Comme d’habitude, il était en train de peindre, il n’y avait que cela qui comptait pour lui de toute manière. Mais que lui voulait-il ? quelle audace de lui donner rendez-vous !  Elle descendit ces blocs qu’ils avaient si souvent descendus ensemble et arriva enfin jusqu`à
lui. C’est elle qui engagea la conversation :
– Salut ! qu’est-ce que tu me veux ?
– Que nous nous remettions ensemble, je suis désolé pour ce que j’ai pu te faire par le passé.
Elle sentit monter en elle un flot de souvenirs et d’émotions.

copie d’élève (2)

Quinze minutes plus tôt, elle avait quitté sa maison avec un peu de retard sur son plan à cause de sa mère qui prétextait que le port était mal fréquenté pour l’empêcher d’y aller.

En arrivant sur la jetée, elle observa ce paysage qu’elle ne verrait sûrement plus. Un bateau rentrait au port escorté par une flopée de mouettes qui hurlaient au moindre poisson jeté. Le village était calme. Seule la cloche de l’église résonnait dans l’air limpide. Cinq heures : l’heure prévue du départ.

Elle avança sac à dos à la main, puis descendit les rochers qui la séparaient d’Alfred, son compagnon de fugue. Comme à son habitude, il peignait. En se penchant au-dessus de son épaule, elle découvrit le paysage qu’elle observait cinq minutes auparavant fidèlement représenté : le village juché sur la colline à gauche, le phare fièrement dressé au bout de la jetée et la mer qui se perdait à l’horizon. Quand et comment avait-il acquis une telle maîtrise ? Était-ce une bonne idée de fuguer avec un artiste ?

Elle s’approcha et laissa échapper un  « Magnifique, ton tableau ! »

-Oh ! merci, répondit-il dans un sourire, je ne t’avais pas vue mais puisque tu es là nous pouvons partir.

copie d’élève (3)

Elle courait pour rejoindre ce mystérieux personnage qui avait lancé un caillou emballé de papier journal par la fenêtre de sa chambre d’hôtel. Elle y séjournait avec son père depuis la veille.

Elle courait, porté par le vent salé, le long d’une longue digue, au bout de laquelle se trouvait un phare noir. Le grand bâtiment gâchait le paysage maritime.
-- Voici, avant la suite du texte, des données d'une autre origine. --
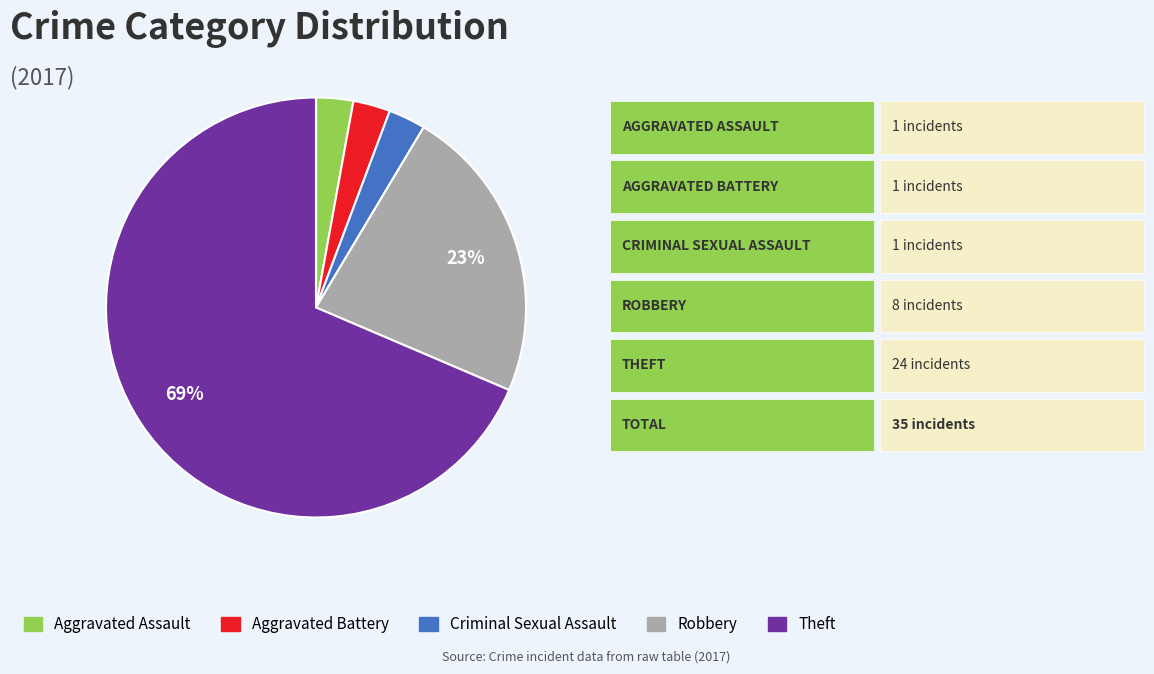

Which category has the biggest portion of the pie?

Theft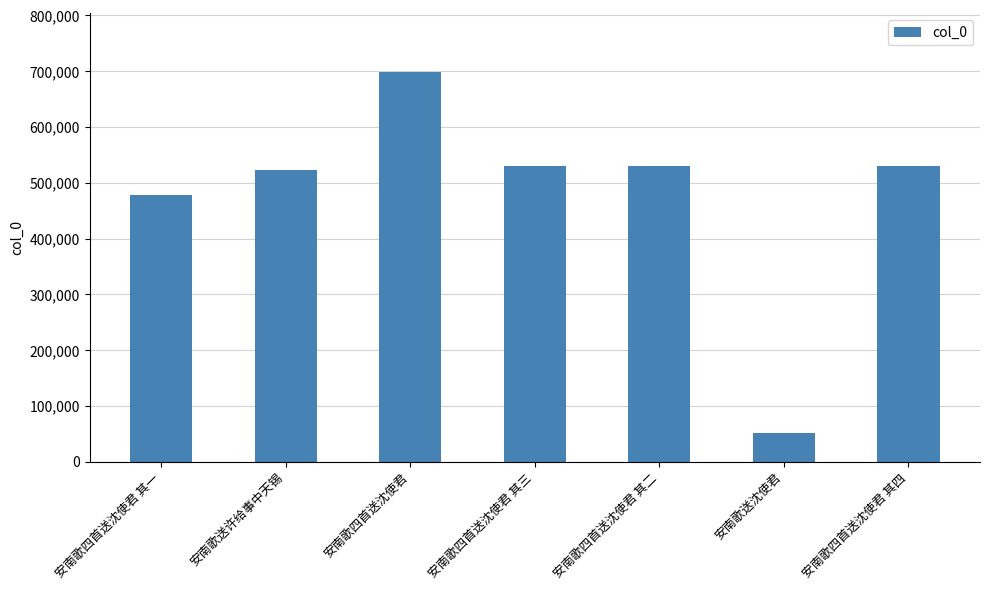

Is it true that the value at 安南歌四首送沈使君 其二 is 859131?

False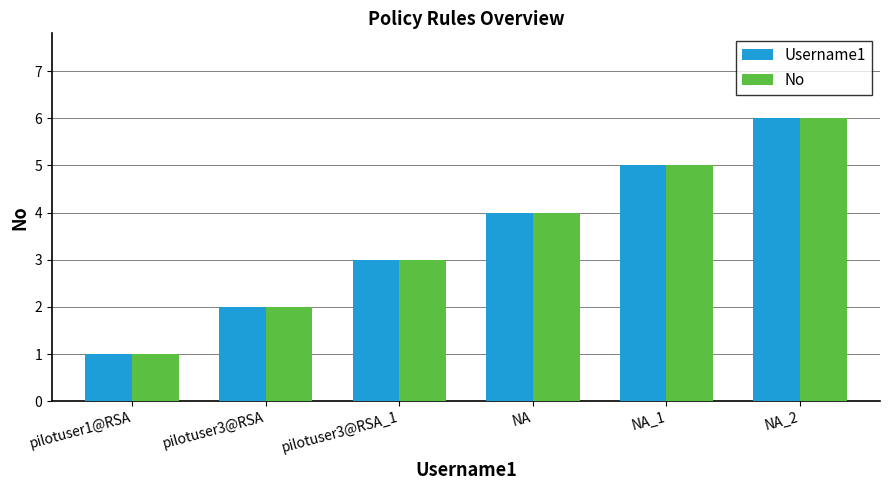

Reading left to right, list all the values displayed in this chart.

Username1: 1	2	3	4	5	6
No: 1	2	3	4	5	6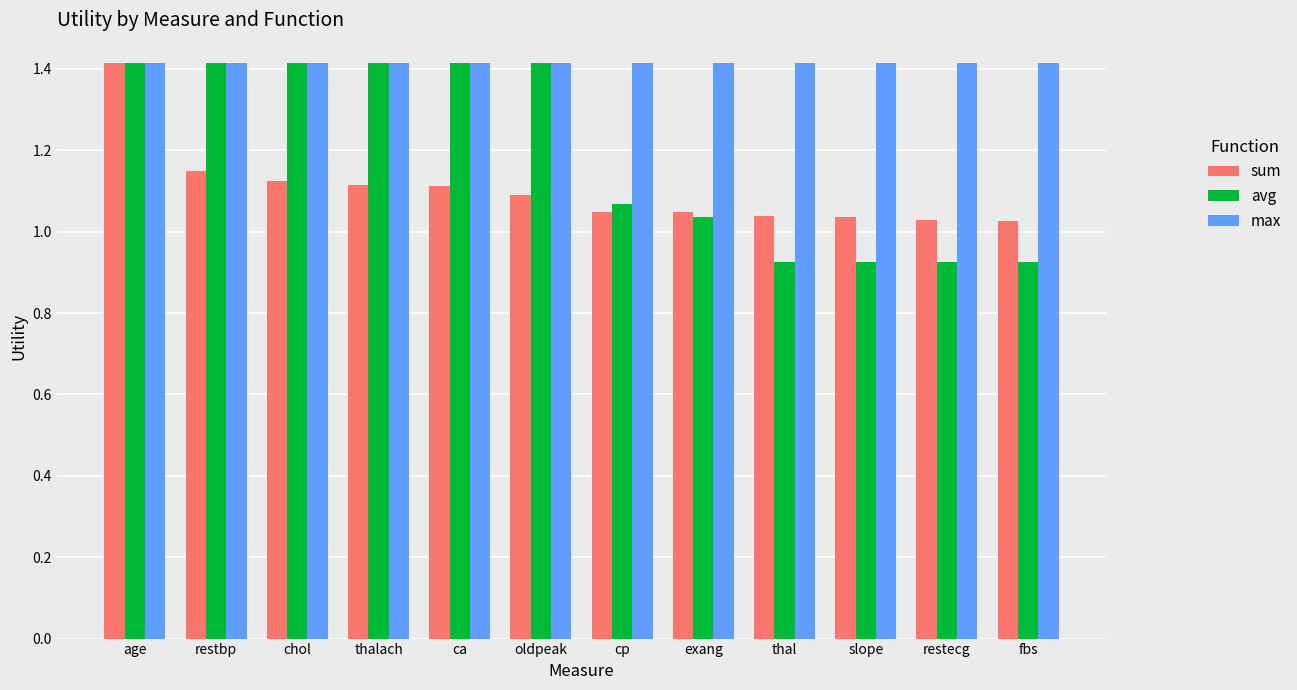

How many bars are there in total?

36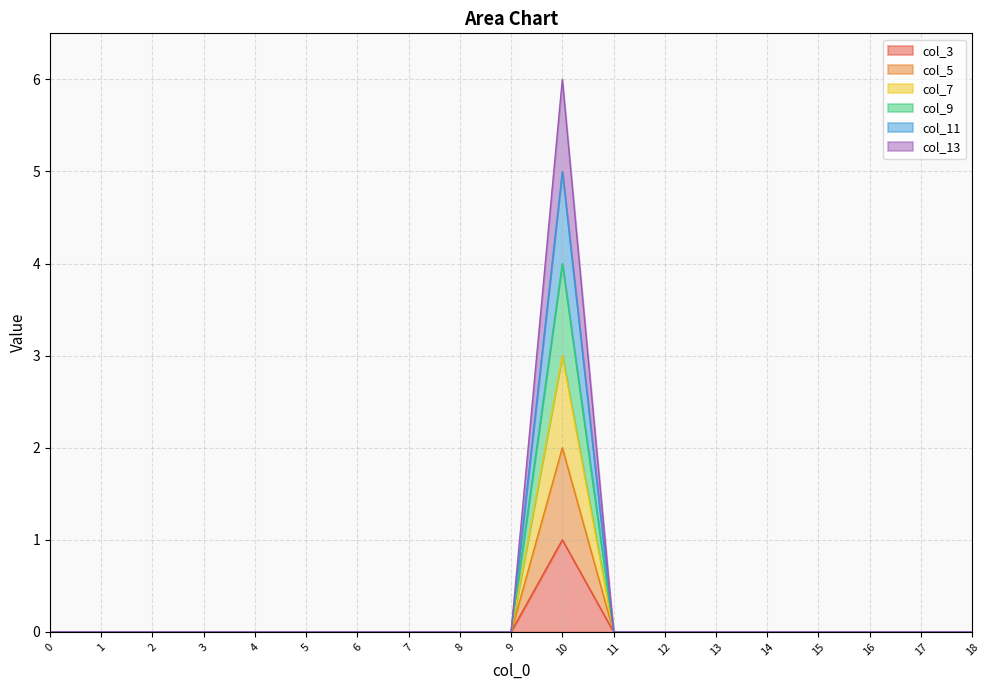

What are all the series names shown in the legend?

col_3, col_5, col_7, col_9, col_11, col_13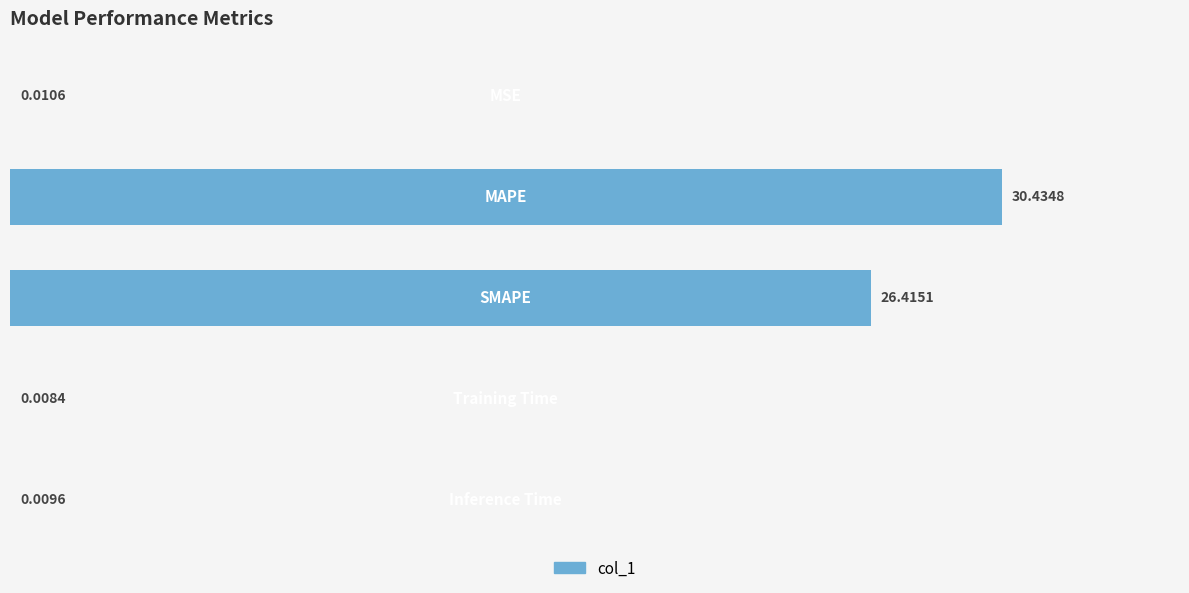

What is the sum of all values?

56.9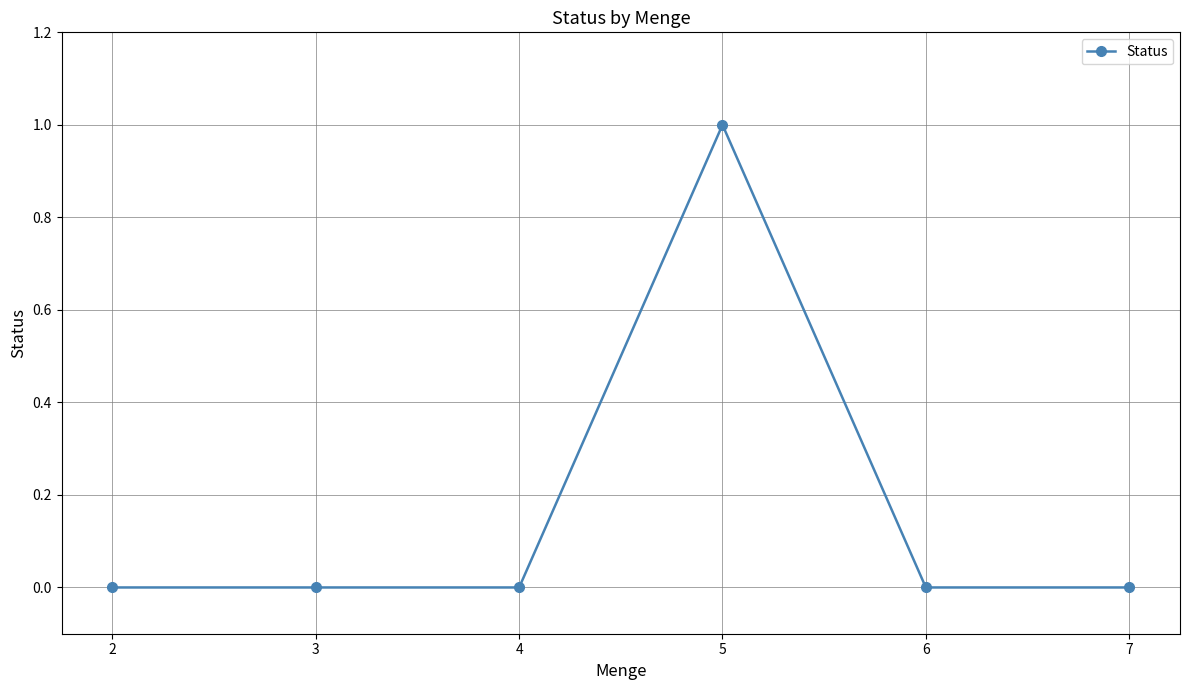

What is the difference between the maximum and second lowest values?

1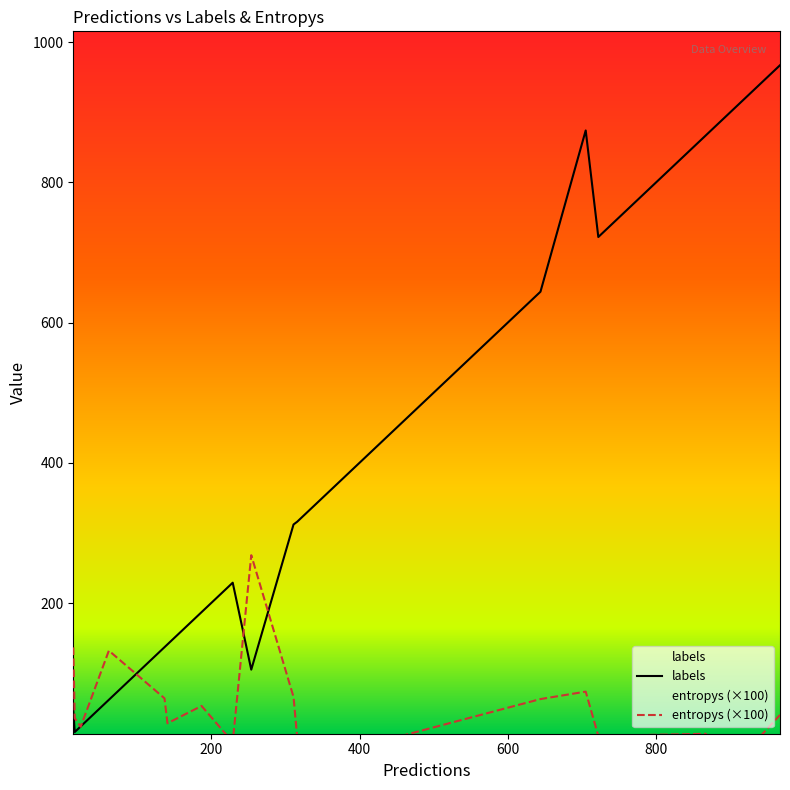

How many interior local valleys does the entropys series have?

5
Si elle jetait un oeil à droite, elle découvrait une plage de sable sur laquelle se trouvaient de morceaux de blockhaus écrasés par les vagues. Si elle jetait un œil à gauche, la mer continuait autour de la jetée, et une île aux nombreuses habitations se découpait dans l’eau sombre. Elle descendit la pente rocheuse qui donnait accès à la plage. Mais pourquoi diable n’y avait-il pas d’escalier ?

Le cri strident des mouettes bourdonnait à ses oreilles. Les gracieux volatiles étaient occupés à dévaliser un chalutier qui filait lentement vers le large. A la vue de cette scène, elle entreprit de dévorer le sandwich qui se trouvait dans sa besace. Avant de croquer dans le pain, elle observa attentivement la silhouette qu’elle venait de remarquer.

Qui était-ce ? Le mystérieux envoyeur de pierres ? Elle s’approcha et lança timidement un « bonjour » léger. Le garçon, car c’en était un, leva la tête et dit :

– Enfin ! voilà bien trente minutes que je t’attends !

Mais pour qui se prenait-il pour la tutoyer ?

– Je ne parle pas, répondit-elle, aux inconnus qui envoient des cailloux sur les filles.